How Old Is My Dog?

By helloBARK!
Updated on 23 June 2023

Are you wondering how old your dog is?

If you’ve just adopted a dog from a rescue shelter, you could be pondering this question.

For dog owners who have given a rescue dog a forever home, there may be a burning desire to figure out your dog’s age.

This could be especially true if you’ve adopted a senior dog and you’d like to know how long they’ve got to live.

In this article, we’ll hear from a number of experts to find out the best possible way to assess your dog’s age.

Vet checks Labrador's tummy (Photo: Adobe Stock)

Vet checks Labrador’s tummy (Photo: Adobe Stock)

AVMA provides most accurate representation

Josh Snead, CEO Of Rainwalk Pet Insurance

The equation we’ve been using for decades to calculate a dog’s age is to multiply their age in human years by seven. To be more accurate, the American Veterinary Medical Association says that the first 15 years of a human’s life is equivalent’s to a dog’s first year. A two year old dog has then lived an additional nine human years and each year after that is like five human years. That’s the most accurate representation for a dog’s age.

Three ways to assess

Daniel Caughill, Co-Founder Of The Dog Tale

It can be difficult to determine your dog’s precise age, but there are a few tell-tale signs that can help you form an educated guess.
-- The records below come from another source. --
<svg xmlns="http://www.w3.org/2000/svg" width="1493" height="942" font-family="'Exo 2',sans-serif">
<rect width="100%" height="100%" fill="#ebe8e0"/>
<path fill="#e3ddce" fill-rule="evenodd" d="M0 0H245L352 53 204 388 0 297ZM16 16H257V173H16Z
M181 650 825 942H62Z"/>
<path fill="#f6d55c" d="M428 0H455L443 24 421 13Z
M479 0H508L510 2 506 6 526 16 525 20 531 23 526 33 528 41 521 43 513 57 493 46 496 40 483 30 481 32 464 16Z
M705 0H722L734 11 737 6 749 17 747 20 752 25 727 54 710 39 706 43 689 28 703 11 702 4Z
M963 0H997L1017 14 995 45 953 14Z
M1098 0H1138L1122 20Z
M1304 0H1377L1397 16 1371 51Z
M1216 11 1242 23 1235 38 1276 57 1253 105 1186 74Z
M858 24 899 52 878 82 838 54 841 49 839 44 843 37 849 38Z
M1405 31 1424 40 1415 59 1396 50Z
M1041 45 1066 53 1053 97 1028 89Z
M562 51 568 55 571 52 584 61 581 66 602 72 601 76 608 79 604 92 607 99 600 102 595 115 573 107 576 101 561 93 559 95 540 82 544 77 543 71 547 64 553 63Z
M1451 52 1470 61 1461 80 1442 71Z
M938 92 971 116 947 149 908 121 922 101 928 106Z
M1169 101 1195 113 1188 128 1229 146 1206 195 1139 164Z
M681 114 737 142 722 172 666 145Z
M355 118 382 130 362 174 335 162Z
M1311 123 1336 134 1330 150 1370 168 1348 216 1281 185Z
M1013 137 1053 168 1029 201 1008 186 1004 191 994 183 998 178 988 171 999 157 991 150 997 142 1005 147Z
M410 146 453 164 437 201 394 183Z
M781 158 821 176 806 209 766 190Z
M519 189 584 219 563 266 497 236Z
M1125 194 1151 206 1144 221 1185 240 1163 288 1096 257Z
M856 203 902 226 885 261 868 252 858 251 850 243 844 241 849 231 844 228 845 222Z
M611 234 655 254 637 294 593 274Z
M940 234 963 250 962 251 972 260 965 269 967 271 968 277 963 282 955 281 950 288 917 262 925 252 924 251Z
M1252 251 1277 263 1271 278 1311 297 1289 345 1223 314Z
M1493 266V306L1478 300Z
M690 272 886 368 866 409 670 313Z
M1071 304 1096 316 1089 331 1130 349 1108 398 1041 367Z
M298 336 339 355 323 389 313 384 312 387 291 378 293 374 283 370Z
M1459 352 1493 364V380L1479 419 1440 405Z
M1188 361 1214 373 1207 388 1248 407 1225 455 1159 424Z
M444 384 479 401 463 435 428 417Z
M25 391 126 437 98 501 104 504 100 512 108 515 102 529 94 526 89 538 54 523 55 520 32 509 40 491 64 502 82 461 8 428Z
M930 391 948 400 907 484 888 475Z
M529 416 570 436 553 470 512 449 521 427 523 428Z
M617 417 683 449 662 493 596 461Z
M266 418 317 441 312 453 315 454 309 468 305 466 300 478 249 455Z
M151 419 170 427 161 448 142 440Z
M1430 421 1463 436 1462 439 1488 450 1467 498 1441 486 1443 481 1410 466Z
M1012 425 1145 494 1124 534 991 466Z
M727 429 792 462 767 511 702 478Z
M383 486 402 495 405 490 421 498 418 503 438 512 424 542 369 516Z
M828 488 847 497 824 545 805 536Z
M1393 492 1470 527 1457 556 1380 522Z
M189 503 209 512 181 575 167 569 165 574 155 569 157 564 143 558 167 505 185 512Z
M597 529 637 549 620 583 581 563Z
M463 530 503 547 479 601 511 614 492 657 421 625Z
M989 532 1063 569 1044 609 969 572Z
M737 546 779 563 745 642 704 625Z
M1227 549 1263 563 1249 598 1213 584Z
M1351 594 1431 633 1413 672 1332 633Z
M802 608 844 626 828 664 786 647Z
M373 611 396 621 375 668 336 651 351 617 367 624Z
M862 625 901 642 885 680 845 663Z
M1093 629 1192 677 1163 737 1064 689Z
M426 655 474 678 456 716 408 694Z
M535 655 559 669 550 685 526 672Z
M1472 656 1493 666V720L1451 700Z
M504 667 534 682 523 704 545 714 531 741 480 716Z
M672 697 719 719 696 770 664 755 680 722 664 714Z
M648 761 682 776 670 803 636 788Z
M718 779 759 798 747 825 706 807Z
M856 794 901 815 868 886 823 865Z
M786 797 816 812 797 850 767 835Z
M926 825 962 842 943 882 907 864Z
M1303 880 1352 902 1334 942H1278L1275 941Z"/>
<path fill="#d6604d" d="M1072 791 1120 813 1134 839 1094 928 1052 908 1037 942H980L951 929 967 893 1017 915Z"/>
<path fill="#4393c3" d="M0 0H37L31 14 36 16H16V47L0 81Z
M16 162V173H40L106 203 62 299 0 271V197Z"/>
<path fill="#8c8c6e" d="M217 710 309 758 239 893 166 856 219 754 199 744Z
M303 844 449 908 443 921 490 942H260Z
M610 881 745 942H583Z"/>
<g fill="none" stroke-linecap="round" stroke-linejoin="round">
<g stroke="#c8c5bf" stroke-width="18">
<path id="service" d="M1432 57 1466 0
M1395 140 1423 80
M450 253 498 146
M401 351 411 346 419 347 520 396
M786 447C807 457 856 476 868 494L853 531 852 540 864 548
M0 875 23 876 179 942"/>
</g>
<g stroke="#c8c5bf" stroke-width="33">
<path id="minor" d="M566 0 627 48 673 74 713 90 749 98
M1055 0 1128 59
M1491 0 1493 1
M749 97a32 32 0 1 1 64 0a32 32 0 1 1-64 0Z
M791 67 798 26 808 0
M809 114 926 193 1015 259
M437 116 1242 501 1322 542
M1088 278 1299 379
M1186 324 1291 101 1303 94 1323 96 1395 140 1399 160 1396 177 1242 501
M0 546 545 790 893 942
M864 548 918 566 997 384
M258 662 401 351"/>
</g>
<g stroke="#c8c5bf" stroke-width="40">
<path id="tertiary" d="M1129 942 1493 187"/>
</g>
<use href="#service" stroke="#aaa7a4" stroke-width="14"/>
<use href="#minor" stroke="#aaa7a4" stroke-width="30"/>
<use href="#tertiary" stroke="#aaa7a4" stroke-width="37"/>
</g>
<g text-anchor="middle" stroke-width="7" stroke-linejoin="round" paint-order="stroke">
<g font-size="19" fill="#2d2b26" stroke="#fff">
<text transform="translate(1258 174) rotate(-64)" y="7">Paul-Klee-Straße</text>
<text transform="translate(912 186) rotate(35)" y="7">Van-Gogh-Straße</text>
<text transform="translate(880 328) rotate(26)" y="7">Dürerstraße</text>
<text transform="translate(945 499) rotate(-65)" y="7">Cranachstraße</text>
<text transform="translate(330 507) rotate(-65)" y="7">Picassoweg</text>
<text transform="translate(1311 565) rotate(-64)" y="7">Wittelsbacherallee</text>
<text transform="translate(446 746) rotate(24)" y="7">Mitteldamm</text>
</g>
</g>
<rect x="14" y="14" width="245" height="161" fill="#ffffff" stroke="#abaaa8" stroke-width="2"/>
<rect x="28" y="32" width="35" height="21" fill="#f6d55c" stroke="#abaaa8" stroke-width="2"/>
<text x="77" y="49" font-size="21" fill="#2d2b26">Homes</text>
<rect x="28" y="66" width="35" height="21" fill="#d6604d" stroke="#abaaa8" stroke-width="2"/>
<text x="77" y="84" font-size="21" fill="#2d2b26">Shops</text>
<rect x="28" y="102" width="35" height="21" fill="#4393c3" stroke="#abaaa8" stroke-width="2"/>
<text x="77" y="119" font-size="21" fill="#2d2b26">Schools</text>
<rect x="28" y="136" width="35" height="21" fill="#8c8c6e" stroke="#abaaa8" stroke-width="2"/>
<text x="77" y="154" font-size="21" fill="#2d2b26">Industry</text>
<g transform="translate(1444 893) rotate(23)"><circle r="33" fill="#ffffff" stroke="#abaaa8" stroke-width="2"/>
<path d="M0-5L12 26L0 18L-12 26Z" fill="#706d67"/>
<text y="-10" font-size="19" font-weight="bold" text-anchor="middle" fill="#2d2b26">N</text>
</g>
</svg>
• Coat color – Just like humans, most dogs start to develop gray hair as they enter their senior years. If your dog has new gray hair on their paws, face, or back, they may be entering their senior years. •

• Their teeth – Vets often use a dog’s teeth to estimate their age. Dogs gain their adult set of teeth during their first year of life, after which they start to yellow and develop plaque just like humans do. If your dog’s teeth are significantly stained and worn down, they’re getting older.
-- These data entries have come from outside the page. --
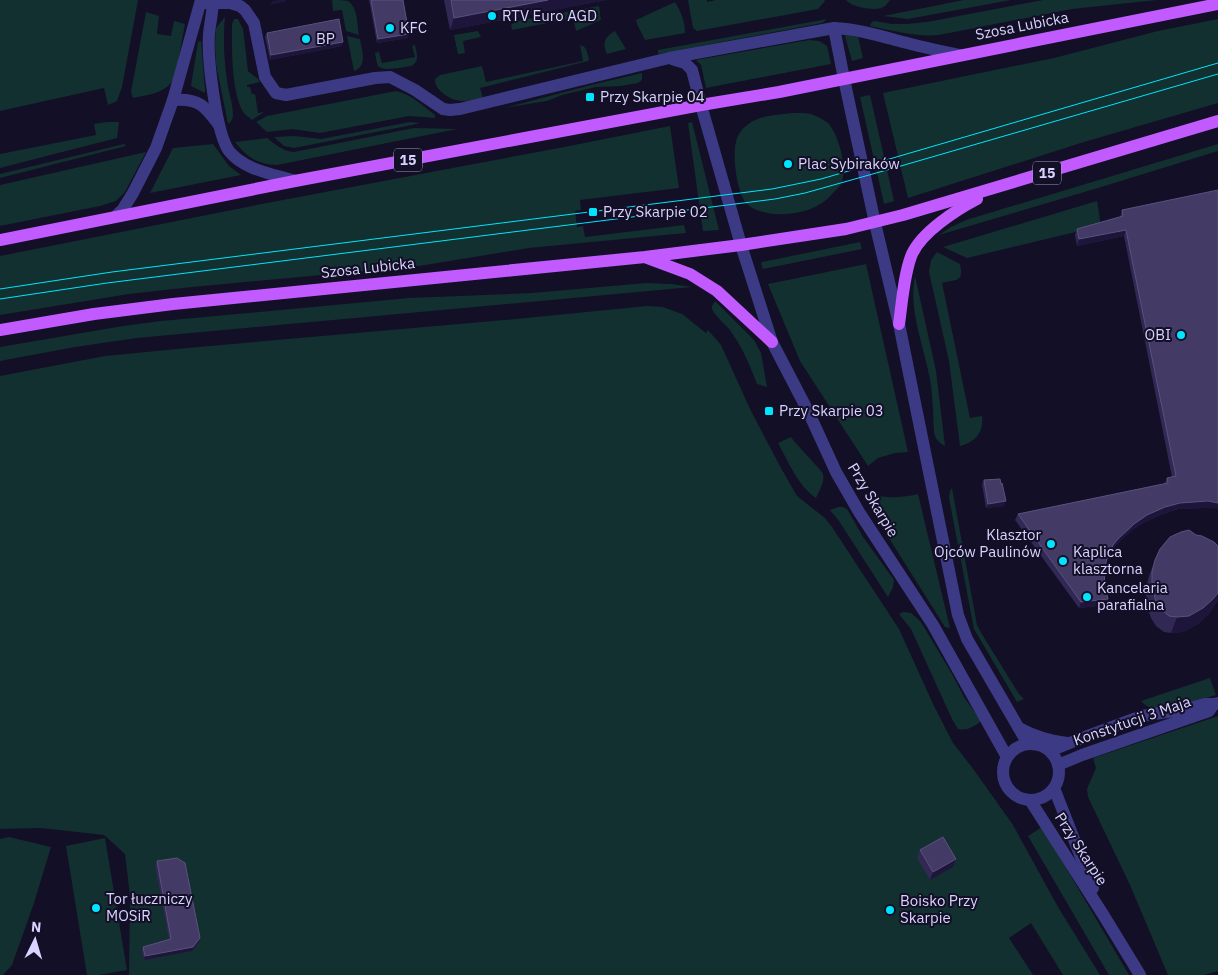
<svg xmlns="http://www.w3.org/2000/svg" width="1218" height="975" font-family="'IBM Plex Sans',sans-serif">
	<rect width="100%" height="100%" fill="#130f26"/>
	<g fill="#12302f">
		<polygon points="0,0 138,0 122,87 117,101 108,105 104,88 0,111"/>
		<path d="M332,0C336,0 344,0 348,1C358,7 357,25 359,35L346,31L342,10L333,11Z"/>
		<polygon points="688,0 707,0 707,2 716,0 824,0 825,1 818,9 697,31 693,28"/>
		<path d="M846,0H890C888,3 885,7 881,8C872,11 852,7 846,0Z"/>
		<polygon points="964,0 1011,0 908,19 883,16"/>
		<path d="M1043,0H1157L1072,9L939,35C915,37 894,31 870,26L871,23L874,21L892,24H907L927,22Z"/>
		<path d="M675,2C681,12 685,21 685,33L645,40L637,24L636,20Z"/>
		<polygon points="599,6 601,20 576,31 573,18 512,30 511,25 517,21"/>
		<path d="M146,12L159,16L157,34L171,36L174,21L185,24L175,78C164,94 151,94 133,98L131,92Z"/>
		<path d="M225,17C223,38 224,59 227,80C228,91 233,103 233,115C233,119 231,122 228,124L216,64L215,44L216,28Z"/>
		<path d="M234,19H238L243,29L248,71L258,79L260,82L247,85V87H250L252,94H255L258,113L264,112L252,120C249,117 245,115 243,112C231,90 232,49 232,24Z"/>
		<polygon points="827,19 822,23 658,54 658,50"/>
		<polygon points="1218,19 1218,103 1084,142 908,198 883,93 1054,58 1158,31"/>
		<polygon points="478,31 481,37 463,41 465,53 458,54 454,35"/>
		<path d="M615,31L626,49L607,54C602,44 604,37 615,31Z"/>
		<polygon points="846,35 858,37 863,58 852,61 845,36"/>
		<path d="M347,36L360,39C362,51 368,66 354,71Z"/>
		<polygon points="809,40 819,41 827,46 831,64 706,88 701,65 696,60"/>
		<polygon points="201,41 205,89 205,93 191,86 198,42"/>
		<path d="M415,45C417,54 420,62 411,66C404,67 383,72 378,66C376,62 376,57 375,53L379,52L382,63L415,57L412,46Z"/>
		<path d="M580,45C587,46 587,53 589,59L588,61L480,88L483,98C468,101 459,104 445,95C439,90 435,87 435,79L440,75L482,66L486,82L583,61Z"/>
		<polygon points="642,73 642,79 641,81 638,83 620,86 596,87 562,95 547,101 504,108 591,85"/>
		<path d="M396,91C411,94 423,106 435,115V118L409,116L320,133L292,129L267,132L256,122L267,116Z"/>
		<polygon points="870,95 894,201 884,204 860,97"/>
		<path d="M792,113C802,113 810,112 818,117C821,118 825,121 828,123C839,135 848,169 841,184C839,187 836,190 833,193C819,210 797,215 775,214C766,213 754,211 747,204C737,194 732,156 736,142C737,136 741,130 746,126C757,115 778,115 792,113Z"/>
		<polygon points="107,122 119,122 117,138 0,168 0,154 96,135 94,124"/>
		<polygon points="410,122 420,123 412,125 294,148 284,146 274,137 295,136 321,139"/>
		<polygon points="692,122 719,230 703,231 688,123"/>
		<polygon points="670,126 679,188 580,200 581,210 575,211 577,227 583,226 585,237 684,225 686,233 529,248 419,266 192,287 129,294 0,315 0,256 272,202 559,148"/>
		<path d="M414,128L457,129L277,165C257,164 248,158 235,142L267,138C276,145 283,151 294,152Z"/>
		<polygon points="124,144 126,146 0,178 0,174"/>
		<polygon points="213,144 229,166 241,175 150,193 173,148"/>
		<polygon points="1218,144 1218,151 1098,188 939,235 951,227 966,220"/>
		<polygon points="146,152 125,192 116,201 100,206 0,226 0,185"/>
		<polygon points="1097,201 1101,226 967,258 943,247"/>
		<polygon points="860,242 862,249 763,269 761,264 762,262"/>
		<path d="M937,252L960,264C964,283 956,279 942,283L970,418L982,416C984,433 975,442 960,446L949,361L929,272L931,260Z"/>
		<polygon points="866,264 908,452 895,453 878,458 868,466 800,361 768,284"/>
		<path d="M915,276L936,371L945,446C939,443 935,439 934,432C933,415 933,396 930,379C924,346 908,310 915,276Z"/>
		<polygon points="646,283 671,284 692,287 137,338 75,347 0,361 0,347 123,326 161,321 409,298 532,293"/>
		<path d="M715,301L754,340L761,353L767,387L757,384C750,365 742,347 730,330C724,323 716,317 712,309V306Z"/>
		<polygon points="647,306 663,307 682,314 706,333 708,330 721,345 751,411 781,468 797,496 825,518 832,527 899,629 934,706 953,743 974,770 1013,825 1058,907 1100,975 1063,975 1031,923 1009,938 1033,975 129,975 130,896 125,854 104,835 41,828 0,829 0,376 105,356 198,347 516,319"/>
		<path d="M791,437C796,445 822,470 823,474C825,482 819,491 816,498C798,486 788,461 778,443Z"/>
		<polygon points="952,488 977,625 980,631 1019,694 1024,699 1017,702 974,629 949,498 950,491"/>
		<path d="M918,494L950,628L945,627L882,527L870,504L871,495C887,498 902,498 918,494Z"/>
		<polygon points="838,507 843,507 847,509 863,537 894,580 893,587 888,597 839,521 830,510"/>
		<path d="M903,612L911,613L921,622L952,674L964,697L981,721C974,727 967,731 958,729L952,719L911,629L899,614Z"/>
		<polygon points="1210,678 1216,695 1176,707 1151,709 1144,704 1141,701"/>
		<polygon points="1218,716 1218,971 1204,975 1168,975 1130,885 1088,797 1087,789 1096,768 1093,758"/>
		<polygon points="1042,827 1129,975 1109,975 1028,836"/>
		<polygon points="9,837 51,847 34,903 12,965 3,975 0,975 0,839"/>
		<polygon points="105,838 127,970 99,975 87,975 66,846"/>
	</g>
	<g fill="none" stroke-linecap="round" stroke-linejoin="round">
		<g stroke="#3d3a85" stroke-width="12">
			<path d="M202,3H230L240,6L245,10L254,23L265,77L276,93L286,95L375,78L390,77L415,90L443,109L450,110L460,109L669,58L834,28C858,29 880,36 903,42C922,47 941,51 960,55"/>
			<polyline points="834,28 844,79"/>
			<polyline points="672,59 685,63 692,70 701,105"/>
			<path d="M173,100C199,98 205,106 219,125"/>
		</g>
		<g stroke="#3d3a85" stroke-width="12">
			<path d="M213,0C213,11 210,23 209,34C207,57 216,133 229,151C244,170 273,174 295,181"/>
			<polyline points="844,79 875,223 899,324 958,615 967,639 1028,744"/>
			<polyline points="701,105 741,245 772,342 808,411 836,472 859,512 933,625 1007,757"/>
			<polyline points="115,217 123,209 133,193 156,148 173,100 201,0"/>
			<path d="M1019,728C1034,736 1049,741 1067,743"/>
			<circle cx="1031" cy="772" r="28"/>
			<polyline points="1050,751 1077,740 1142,716 1186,709 1205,704 1214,704 1218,703"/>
			<polyline points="1058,765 1082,755 1209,711 1214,704"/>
			<polyline points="1054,788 1093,888"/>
			<polyline points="1030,800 1104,916 1140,975"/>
		</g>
		<g stroke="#c25bff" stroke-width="12">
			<polyline points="0,240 295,181 701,105 779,92 1218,4"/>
			<polyline points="647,258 690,274 717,291 772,342"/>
			<path d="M899,324C902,303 904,273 912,254C922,232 956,210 977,199"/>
			<polyline points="0,330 94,314 173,304 645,257 741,245 846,229 903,215 1218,121"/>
		</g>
		<g stroke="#00e5ff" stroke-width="1">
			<polyline points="0,289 112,272 772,189 821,179 1218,63"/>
			<polyline points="0,299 107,283 775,199 805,193 894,168 1218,74"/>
		</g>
	</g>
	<g fill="#312854">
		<polygon points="369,0 403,0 408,38 377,43"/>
		<polygon points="444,0 606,0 450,30"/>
		<polygon points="267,33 342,46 270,60 265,37"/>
		<polygon points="1122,210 1205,508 1178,509 1163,514 1145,522 1132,530 1115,546 1111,552 1106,561 1104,572 1105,586 1108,599 1106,605 1079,608 1015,520 1018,514 1164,484 1167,478 1172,477 1124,236 1077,246 1075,235 1077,229 1120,217"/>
		<polygon points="984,480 1004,506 986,508 982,484"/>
		<polygon points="1196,535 1218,546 1218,600 1208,615 1198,624 1183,632 1171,633 1164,632 1156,626 1151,618 1148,610 1146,599 1146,588 1149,576 1155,560"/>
		<polygon points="920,850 956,859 953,867 930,880 917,858"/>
		<polygon points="157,861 199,942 192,951 144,960 142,951 143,947 169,939 155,866"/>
	</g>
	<g fill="#1d163a">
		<polygon points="278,0 286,0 285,2 270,5 272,1"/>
		<polygon points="548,0 606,0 450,30 454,18"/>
		<polygon points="409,34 408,38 377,43 378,39"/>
		<polygon points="343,42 342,46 270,60 271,55"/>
		<polygon points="1126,230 1124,236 1077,246 1079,239"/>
		<polygon points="1006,501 1004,506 986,508 988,504"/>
		<polygon points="1208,501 1218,503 1218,509 1205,508 1178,509 1163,514 1145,522 1132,530 1115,546 1111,552 1105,564 1113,545 1118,539 1134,524 1147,515 1165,507 1180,503"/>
		<polygon points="1218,593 1218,600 1208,615 1198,624 1183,632 1171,633 1177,617"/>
		<polygon points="1108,599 1106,605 1079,608 1081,602"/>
		<polygon points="956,859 953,867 930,880 933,872"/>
		<polygon points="200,938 199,942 192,951 144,960 145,956"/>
	</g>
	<g fill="#433a66" stroke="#5a527e">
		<polygon points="371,0 403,0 409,34 378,39"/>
		<polygon points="451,0 548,0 454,18"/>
		<polygon points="339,19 343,42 271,55 267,33"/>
		<polygon points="1218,190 1218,503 1208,501 1180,503 1165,507 1147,515 1134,524 1118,539 1113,545 1107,558 1104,572 1105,586 1108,599 1081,602 1018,514 1168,483 1167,478 1176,476 1126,230 1079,239 1077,229 1123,216 1122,210"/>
		<polygon points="1000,479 1001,484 1002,483 1006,501 988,504 984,480"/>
		<polygon points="1189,530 1196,535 1202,536 1214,542 1218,546 1218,593 1213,599 1203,608 1189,616 1177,617 1169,616 1162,610 1156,602 1154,594 1152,584 1152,572 1155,560 1160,549 1170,537 1181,532"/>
		<polygon points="943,837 956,859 933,872 920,850"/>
		<polygon points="177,858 185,863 200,938 193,947 145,956 143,947 171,939 157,861"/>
	</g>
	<g fill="#00e5ff" stroke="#130f26" stroke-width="2">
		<circle cx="492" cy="16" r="5"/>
		<circle cx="390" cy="28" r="5"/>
		<circle cx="306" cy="39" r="5"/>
		<rect x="585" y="92" width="10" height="10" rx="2.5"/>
		<circle cx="788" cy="164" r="5"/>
		<rect x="588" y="207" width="10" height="10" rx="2.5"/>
		<circle cx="1181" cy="335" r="5"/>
		<rect x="764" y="406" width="10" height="10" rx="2.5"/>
		<circle cx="1051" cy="544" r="5"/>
		<circle cx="1063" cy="561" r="5"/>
		<circle cx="1087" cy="597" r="5"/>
		<circle cx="96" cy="908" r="5"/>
		<circle cx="890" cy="910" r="5"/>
	</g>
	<g text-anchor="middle" stroke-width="4" stroke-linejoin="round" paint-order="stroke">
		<g fill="#130f26" stroke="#9e99be" stroke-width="1">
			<rect x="394" y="148.5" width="28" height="23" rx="4"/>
			<rect x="1033" y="161.5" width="28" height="23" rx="4"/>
		</g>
		<g font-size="14" font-weight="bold" fill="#d9d4ff">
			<text x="408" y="165">15</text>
			<text x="1047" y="178">15</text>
		</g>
		<g font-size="15" fill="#d9d4ff" stroke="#130f26" text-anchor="start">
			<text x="502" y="21">RTV Euro AGD</text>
			<text x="400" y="33">KFC</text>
			<text x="316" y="44">BP</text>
			<text x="600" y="102">Przy Skarpie 04</text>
			<text x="798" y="169">Plac Sybiraków</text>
			<text x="603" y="217">Przy Skarpie 02</text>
			<text x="1171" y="340" text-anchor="end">OBI</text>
			<text x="779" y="416">Przy Skarpie 03</text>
			<text x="1041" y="540" text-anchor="end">Klasztor<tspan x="1041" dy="17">Ojców Paulinów</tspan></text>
			<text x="1073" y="557">Kaplica<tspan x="1073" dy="17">klasztorna</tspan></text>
			<text x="1097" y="593">Kancelaria<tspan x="1097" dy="17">parafialna</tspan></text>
			<text x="106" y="904">Tor łuczniczy<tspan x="106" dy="17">MOSiR</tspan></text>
			<text x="900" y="906">Boisko Przy<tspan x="900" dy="17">Skarpie</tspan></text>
		</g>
		<g font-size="15" fill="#d9d4ff" stroke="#130f26">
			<text transform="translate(1022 26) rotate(-11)" y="5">Szosa Lubicka</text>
			<text transform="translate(368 268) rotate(-6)" y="5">Szosa Lubicka</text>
			<text transform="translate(873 500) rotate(59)" y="5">Przy Skarpie</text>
			<text transform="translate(1132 721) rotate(-19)" y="5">Konstytucji 3 Maja</text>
			<text transform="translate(1081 849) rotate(57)" y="5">Przy Skarpie</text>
		</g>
	</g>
	<g transform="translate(35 940) rotate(5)" stroke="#130f26" stroke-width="4" paint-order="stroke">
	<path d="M0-4L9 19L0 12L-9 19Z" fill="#d9d4ff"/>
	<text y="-8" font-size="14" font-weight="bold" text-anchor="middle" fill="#d9d4ff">N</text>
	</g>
</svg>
• Mobility – Dogs experience deterioration of the ligaments and cartilage between their joints as they age. If your dog has trouble standing up, hopping, or running, they they’re likely in their senior years.

German Shepherd lies down in front of dog bowl (Photo: Adobe Stock)

German Shepherd lies down in front of dog bowl (Photo: Adobe Stock)

Difficult To Accurately Determine

Kathryn Goodwin, El Paso Animal Shelter

I work at an animal shelter and determining a dog’s age is something we do often. I typically ask some follow-up questions to learn more about the dog. Such as: When did you get the dog? Do you know what breed the dog is? Does the dog have any known health issues? Once I have gathered some information, I can estimate the age of the dog based on its breed, physical characteristics, and any health issues it may have. However, it’s important to note that it can be difficult to accurately determine the age of a dog without knowing its history or having a professional examine it. It is always suggested that the dog owner take their pet to a veterinarian for a more accurate estimate of the dog’s age.

Consult Your Vet

Ellen Russell, DVM And Founder Of The Malamute Mom

If you’re not sure how old your dog is, it’s best to consult with your vet. Your vet will be able to give you an approximate age based on a physical examination and the developmental stages of your dog. They may also be able to estimate the age of your dog from their teeth. Usually, a puppy’s baby teeth will start to fall out at around 12 weeks, and by the time they reach 6 to 7 months, their adult teeth will have grown in. Adult dogs normally have 42 teeth, and the wear and tear on these teeth can also be used to estimate their age. It is important to know how old your dog is because this type of information will help you better understand and care for them. Knowing your pup’s exact age can also help you keep track of their vaccinations and other important healthcare needs. From a behavioral standpoint, knowing your dog’s age can also give you insight into how they interact with other animals and people. Understanding their age can help you better understand any anxiety or fear they may be feeling in certain situations.

Never Long Enough

Dr. Mary Gardner, Co-founder Of Lap Of Love Veterinary Hospice

Beyond the numbers: no matter our pets’ ages in human years, most of us agree that they do not live long enough. But we can make the last life stage smoother and potentially help them live a long, better life.